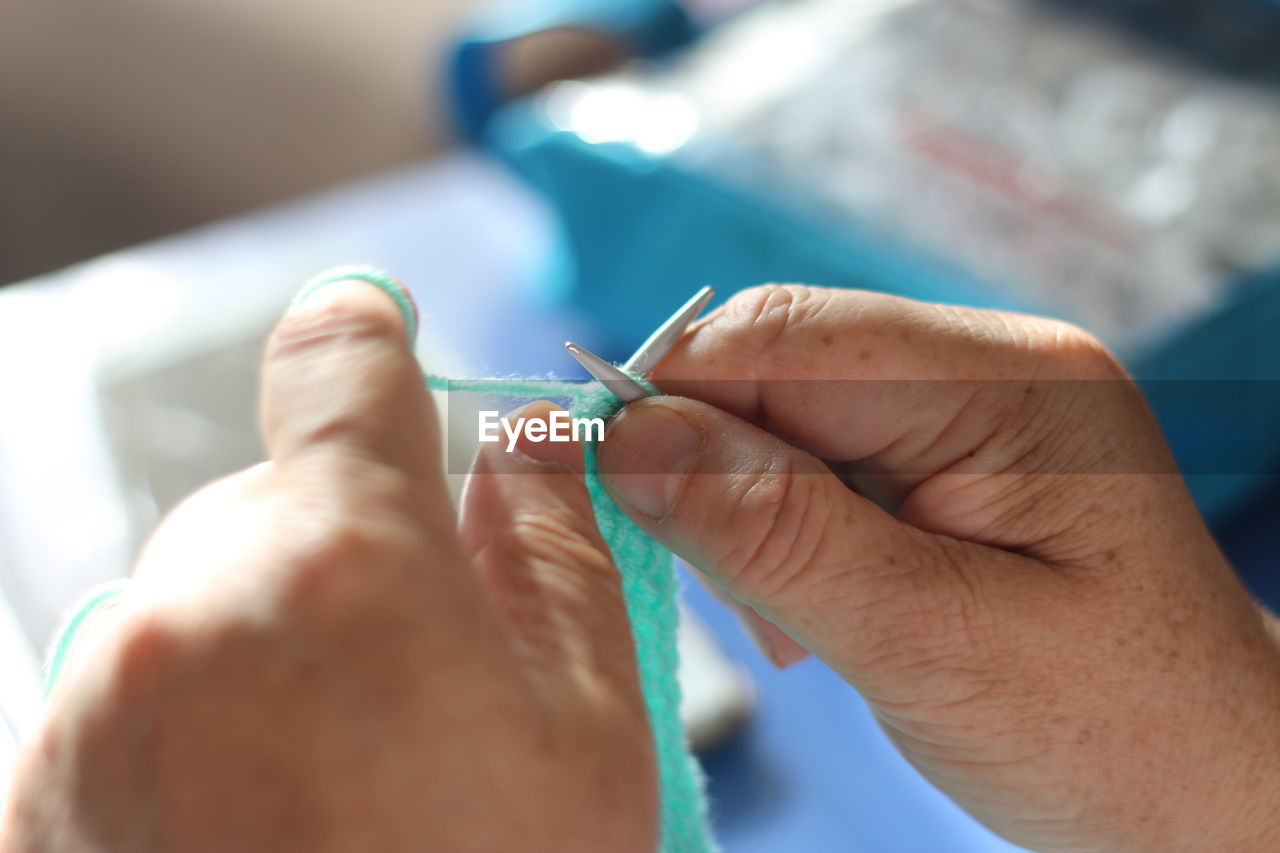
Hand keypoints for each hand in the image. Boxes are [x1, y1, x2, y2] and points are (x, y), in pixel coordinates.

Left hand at [3, 280, 655, 852]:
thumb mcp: (591, 718)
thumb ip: (552, 542)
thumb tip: (520, 445)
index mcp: (343, 567)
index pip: (335, 363)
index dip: (367, 336)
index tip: (376, 335)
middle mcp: (188, 613)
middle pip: (269, 496)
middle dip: (342, 538)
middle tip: (416, 654)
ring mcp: (97, 704)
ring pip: (196, 589)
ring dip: (267, 626)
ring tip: (340, 761)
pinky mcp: (45, 785)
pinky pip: (137, 679)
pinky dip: (200, 703)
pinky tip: (267, 802)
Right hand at [597, 284, 1279, 851]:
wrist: (1210, 784)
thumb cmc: (1110, 732)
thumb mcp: (930, 642)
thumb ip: (777, 535)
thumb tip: (631, 439)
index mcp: (1011, 386)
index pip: (791, 336)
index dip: (674, 392)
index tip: (599, 476)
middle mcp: (992, 366)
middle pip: (781, 359)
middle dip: (714, 460)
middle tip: (724, 586)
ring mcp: (974, 406)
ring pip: (786, 409)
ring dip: (749, 504)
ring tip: (793, 620)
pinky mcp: (951, 453)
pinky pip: (821, 454)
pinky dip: (786, 524)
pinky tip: (817, 603)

§

» **Task directions**
Set down exactly the lines beginning at the one that holds "thumb tip: (631, 439)" and ending with the last line of the data.

» **Written solution**
thumb tip: (631, 439)
index mcp: (1011, 386)
index pip: (791, 336)
index dip: (674, 392)
index tip: (599, 476)
middle mcp: (992, 366)
middle pip: (781, 359)
middle dip: (714, 460)
middle tip: (724, 586)
ring mcp: (974, 406)
ring pip: (786, 409)
ring dip: (749, 504)
ring tip: (793, 620)
pinky mcp: (951, 453)
pinky pip: (821, 454)
pinky dip: (786, 524)
pinky tip: (817, 603)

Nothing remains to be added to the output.